Look through the entries. Copy each line that has the word "programme".

_Available data_:
────────────────────────────────────────

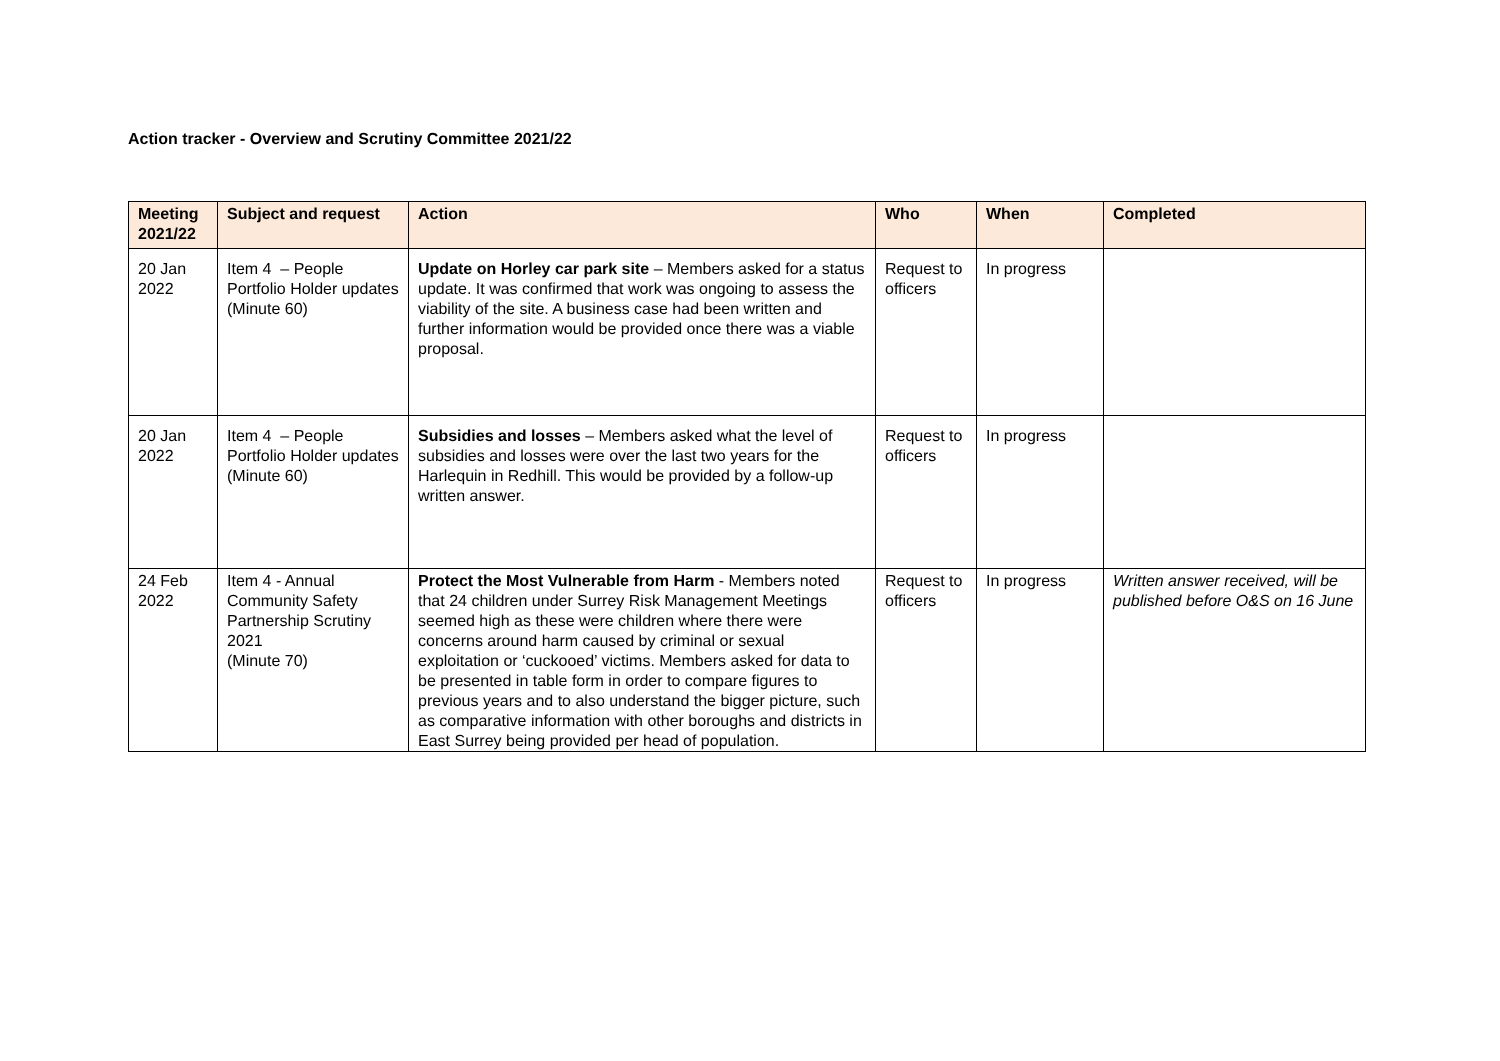Action tracker - Overview and Scrutiny Committee 2021/22
| Meeting 2021/22 | Subject and request | Action | Who | When | Completed |
| --- | --- | --- | --- | --- | --- |
| 20 Jan 2022 | Item 4 – People Portfolio Holder updates (Minute 60) | Update on Horley car park site – Members asked for a status update. It was confirmed that work was ongoing to assess the viability of the site. A business case had been written and further information would be provided once there was a viable proposal. | Request to officers | In progress | |
| 20 Jan 2022 | Item 4 – People Portfolio Holder updates (Minute 60) | Subsidies and losses – Members asked what the level of subsidies and losses were over the last two years for the Harlequin in Redhill. This would be provided by a follow-up written answer. | Request to officers | In progress | |
| 24 Feb 2022 | Item 4 - Annual Community Safety Partnership Scrutiny 2021 (Minute 70) | Protect the Most Vulnerable from Harm - Members noted that 24 children under Surrey Risk Management Meetings seemed high as these were children where there were concerns around harm caused by criminal or sexual exploitation or ‘cuckooed’ victims. Members asked for data to be presented in table form in order to compare figures to previous years and to also understand the bigger picture, such as comparative information with other boroughs and districts in East Surrey being provided per head of population. | Request to officers | In progress | Written answer received, will be published before O&S on 16 June |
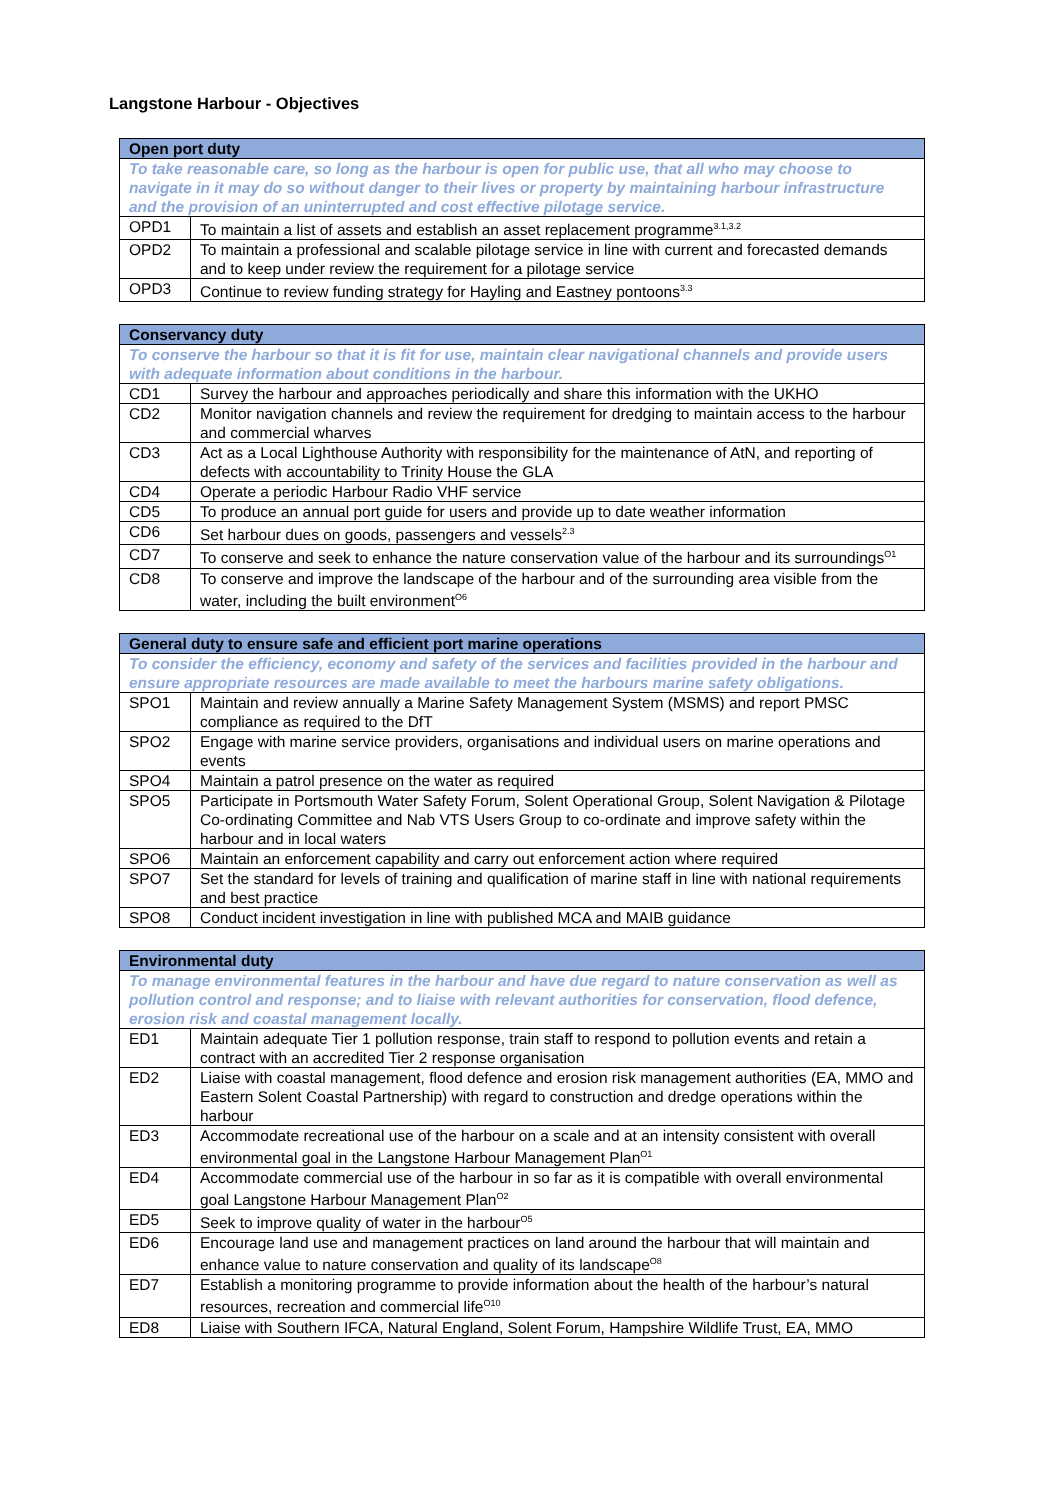Langstone Harbour - Objectives
| Open port duty | |
| --- | --- |
| To take reasonable care, so long as the harbour is open for public use, that all who may choose to navigate in it may do so without danger to their lives or property by maintaining harbour infrastructure and the provision of an uninterrupted and cost effective pilotage service. | |
| OPD1 | To maintain a list of assets and establish an asset replacement programme<sup>3.1,3.2</sup> |
| OPD2 | To maintain a professional and scalable pilotage service in line with current and forecasted demands and to keep under review the requirement for a pilotage service |
| OPD3 | Continue to review funding strategy for Hayling and Eastney pontoons<sup>3.3</sup> |
| Conservancy duty | |
| --- | --- |
| To conserve the harbour so that it is fit for use, maintain clear navigational channels and provide users with adequate information about conditions in the harbour. | |
| CD1 | Survey the harbour and approaches periodically and share this information with the UKHO |
| CD2 | Monitor navigation channels and review the requirement for dredging to maintain access to the harbour and commercial wharves |
| CD3 | Act as a Local Lighthouse Authority with responsibility for the maintenance of AtN, and reporting of defects with accountability to Trinity House the GLA |
| CD4 | Operate a periodic Harbour Radio VHF service |
| CD5 | To produce an annual port guide for users and provide up to date weather information |
| CD6 | Set harbour dues on goods, passengers and vessels<sup>2.3</sup> |
| CD7 | To conserve and seek to enhance the nature conservation value of the harbour and its surroundings<sup>O1</sup> |
| CD8 | To conserve and improve the landscape of the harbour and of the surrounding area visible from the water, including the built environment<sup>O6</sup> |
| General duty to ensure safe and efficient port marine operations | |
| --- | --- |
| To consider the efficiency, economy and safety of the services and facilities provided in the harbour and ensure appropriate resources are made available to meet the harbours marine safety obligations. | |
| SPO1 | Maintain and review annually a Marine Safety Management System (MSMS) and report PMSC compliance as required to the DfT |
| SPO2 | Engage with marine service providers, organisations and individual users on marine operations and events |
| SPO4 | Maintain a patrol presence on the water as required |
| SPO5 | Participate in Portsmouth Water Safety Forum, Solent Operational Group, Solent Navigation & Pilotage Co-ordinating Committee and Nab VTS Users Group to co-ordinate and improve safety within the harbour and in local waters |
| SPO6 | Maintain an enforcement capability and carry out enforcement action where required |
| SPO7 | Set the standard for levels of training and qualification of marine staff in line with national requirements and best practice |
| SPO8 | Conduct incident investigation in line with published MCA and MAIB guidance |
| Environmental duty | |
| --- | --- |
| To manage environmental features in the harbour and have due regard to nature conservation as well as pollution control and response; and to liaise with relevant authorities for conservation, flood defence, erosion risk and coastal management locally. | |
| ED1 | Maintain adequate Tier 1 pollution response, train staff to respond to pollution events and retain a contract with an accredited Tier 2 response organisation |
| ED2 | Liaise with coastal management, flood defence and erosion risk management authorities (EA, MMO and Eastern Solent Coastal Partnership) with regard to construction and dredge operations within the harbour |
| ED3 | Accommodate recreational use of the harbour on a scale and at an intensity consistent with overall environmental goal in the Langstone Harbour Management Plan<sup>O1</sup> |
| ED4 | Accommodate commercial use of the harbour in so far as it is compatible with overall environmental goal Langstone Harbour Management Plan<sup>O2</sup> |
| ED5 | Seek to improve quality of water in the harbour<sup>O5</sup> |
| ED6 | Encourage land use and management practices on land around the harbour that will maintain and enhance value to nature conservation and quality of its landscape<sup>O8</sup> |
| ED7 | Establish a monitoring programme to provide information about the health of the harbour’s natural resources, recreation and commercial life<sup>O10</sup> |
| ED8 | Liaise with Southern IFCA, Natural England, Solent Forum, Hampshire Wildlife Trust, EA, MMO |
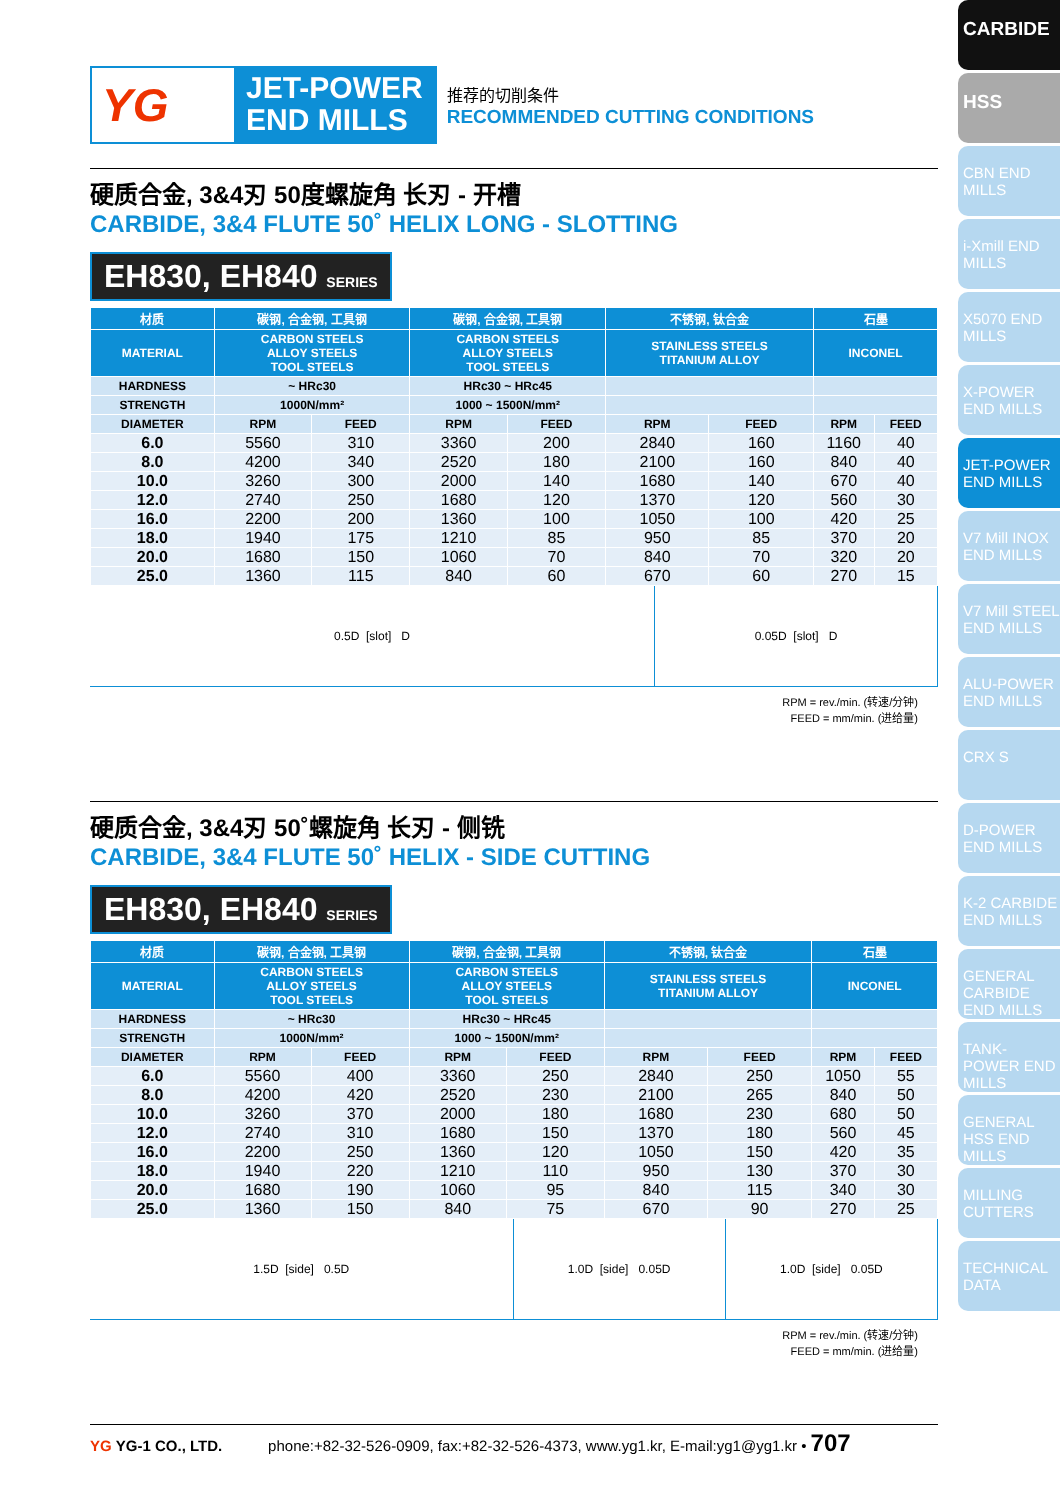CARBIDE
HSS
CBN END MILLS
i-Xmill END MILLS
X5070 END MILLS
X-POWER END MILLS
JET-POWER END MILLS
V7 Mill INOX END MILLS
V7 Mill STEEL END MILLS
ALU-POWER END MILLS
CRX S
D-POWER END MILLS
K-2 CARBIDE END MILLS
GENERAL CARBIDE END MILLS
TANK-POWER END MILLS
GENERAL HSS END MILLS
MILLING CUTTERS
TECHNICAL DATA
YG
JET-POWER
END MILLS
推荐的切削条件
RECOMMENDED CUTTING CONDITIONS
硬质合金, 3&4刃 50度螺旋角 长刃 - 开槽
CARBIDE, 3&4 FLUTE 50˚ HELIX LONG - SLOTTING
EH830, EH840 SERIES
| 材质 | 碳钢, 合金钢, 工具钢 | | 碳钢, 合金钢, 工具钢 | | 不锈钢, 钛合金 | | 石墨 | |
| --- | --- | --- | --- | --- | --- | --- | --- | --- |
| MATERIAL | CARBON STEELS ALLOY STEELS TOOL STEELS | | CARBON STEELS ALLOY STEELS TOOL STEELS | | STAINLESS STEELS TITANIUM ALLOY | | INCONEL | |
| HARDNESS | ~ HRc30 | | HRc30 ~ HRc45 | | | | | |
| STRENGTH | 1000N/mm² | | 1000 ~ 1500N/mm² | | | | | |
| DIAMETER | RPM | FEED | RPM | FEED | RPM | FEED | RPM | FEED |
| 6.0 | 5560 | 310 | 3360 | 200 | 2840 | 160 | 1160 | 40 |
| 8.0 | 4200 | 340 | 2520 | 180 | 2100 | 160 | 840 | 40 |
| 10.0 | 3260 | 300 | 2000 | 140 | 1680 | 140 | 670 | 40 |
| 12.0 | 2740 | 250 | 1680 | 120 | 1370 | 120 | 560 | 30 |
| 16.0 | 2200 | 200 | 1360 | 100 | 1050 | 100 | 420 | 25 |
| 18.0 | 1940 | 175 | 1210 | 85 | 950 | 85 | 370 | 20 |
| 20.0 | 1680 | 150 | 1060 | 70 | 840 | 70 | 320 | 20 |
| 25.0 | 1360 | 115 | 840 | 60 | 670 | 60 | 270 | 15 |
0.5D [slot] D 0.05D [slot] D
RPM = rev./min. (转速/分钟)
FEED = mm/min. (进给量)
硬质合金, 3&4刃 50˚螺旋角 长刃 - 侧铣
CARBIDE, 3&4 FLUTE 50˚ HELIX - SIDE CUTTING
EH830, EH840 SERIES
| 材质 | 碳钢, 合金钢, 工具钢 | | 碳钢, 合金钢, 工具钢 | | 不锈钢, 钛合金 | | 石墨 | |
| --- | --- | --- | --- | --- | --- | --- | --- | --- |
| MATERIAL | CARBON STEELS ALLOY STEELS TOOL STEELS | | CARBON STEELS ALLOY STEELS TOOL STEELS | | STAINLESS STEELS TITANIUM ALLOY | | INCONEL | |
| HARDNESS | ~ HRc30 | | HRc30 ~ HRc45 | | | | | |
| STRENGTH | 1000N/mm² | | 1000 ~ 1500N/mm² | | | | | |
| DIAMETER | RPM | FEED | RPM | FEED | RPM | FEED | RPM | FEED |
| 6.0 | 5560 | 400 | 3360 | 250 | 2840 | 250 | 1050 | 55 |
| 8.0 | 4200 | 420 | 2520 | 230 | 2100 | 265 | 840 | 50 |
| 10.0 | 3260 | 370 | 2000 | 180 | 1680 | 230 | 680 | 50 |
| 12.0 | 2740 | 310 | 1680 | 150 | 1370 | 180 | 560 | 45 |
| 16.0 | 2200 | 250 | 1360 | 120 | 1050 | 150 | 420 | 35 |
| 18.0 | 1940 | 220 | 1210 | 110 | 950 | 130 | 370 | 30 |
| 20.0 | 1680 | 190 | 1060 | 95 | 840 | 115 | 340 | 30 |
| 25.0 | 1360 | 150 | 840 | 75 | 670 | 90 | 270 | 25 |
1.5D [side] 0.5D 1.0D [side] 0.05D 1.0D [side] 0.05D
RPM = rev./min. (转速/分钟)
FEED = mm/min. (进给量)
YG YG-1 CO., LTD. phone:+82-32-526-0909, fax:+82-32-526-4373, www.yg1.kr, E-mail:yg1@yg1.kr • 707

────────────────────────────────────────

_Expected answer_:
| OPD1 | To maintain a list of assets and establish an asset replacement programme<sup>3.1,3.2</sup> |
| ED7 | Establish a monitoring programme to provide information about the health of the harbour’s natural resources, recreation and commercial life<sup>O10</sup> |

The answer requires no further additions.